Yeardley Smith, the actress who voices Lisa on "The Simpsons," slammed Secretary of State Mike Pompeo on Wednesday after he tweeted an image of the character ripping up an essay — an apparent jibe at House Speaker Nancy Pelosi, who tore up a copy of President Donald Trump's State of the Union speech.
Pompeo tweeted a still from the 1991 episode "Mr. Lisa Goes to Washington" that shows Lisa, an idealistic young liberal, tearfully destroying an essay about American greatness that she wrote for a children's contest in Washington, D.C.
"I might just add f--- you @mikepompeo for co-opting my character to troll @SpeakerPelosi," Smith tweeted Wednesday morning. "Be a leader and fight you own fight! Oh, wait I forgot, you’re a follower."
Smith criticized Pompeo in response to a tweet from Rep. Bill Pascrell Jr., D-NJ. He was one of several Twitter users who pointed out that Lisa only rips up the essay because she overheard a crooked congressman taking a bribe from a lobbyist, souring her on Washington.
"In this episode Lisa loses her faith in democracy after seeing a corrupt politician selling out American values and liberty. Like your boss," Pascrell tweeted, directing his ire at Pompeo. "Nice self-own though."
Pompeo also came under fire from Bill Oakley, a former "Simpsons" writer and showrunner, who tweeted a plea: "Mr. Secretary of State please do not ever ever ever use Simpsons material in your twitter or watch the show or refer to it in any way."
Pelosi drew a mix of praise and jeers for tearing up a copy of President Trump's speech after he concluded his address in the House chamber, an unprecedented gesture that highlighted the tension between the two political leaders and underscored the tense partisan divide in Washington.
"Mr.
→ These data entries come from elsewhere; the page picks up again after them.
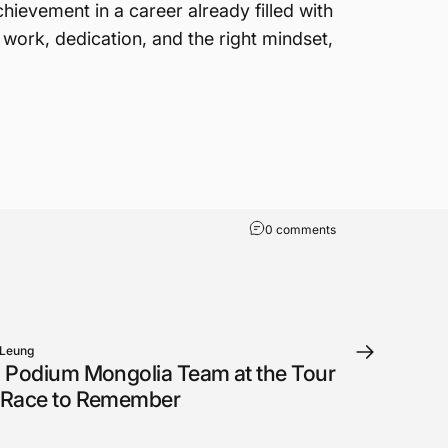
evement in a career already filled with
 work, dedication, and the right mindset,
0 comments
 Leung
 Podium Mongolia Team at the Tour
 Race to Remember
Lisa Goes to Washington" concludes with Lisa, devastated over evidence of political graft and determined to expose it, writing a new essay titled "Cesspool on the Potomac" that helps send the corrupt congressman to prison.
"The city of Washington was built on a stagnant swamp some 200 years ago, and very little has changed," Lisa tells the essay contest judges. "It stank then and it stinks now — only today it is the fetid stench of corruption that hangs in the air.”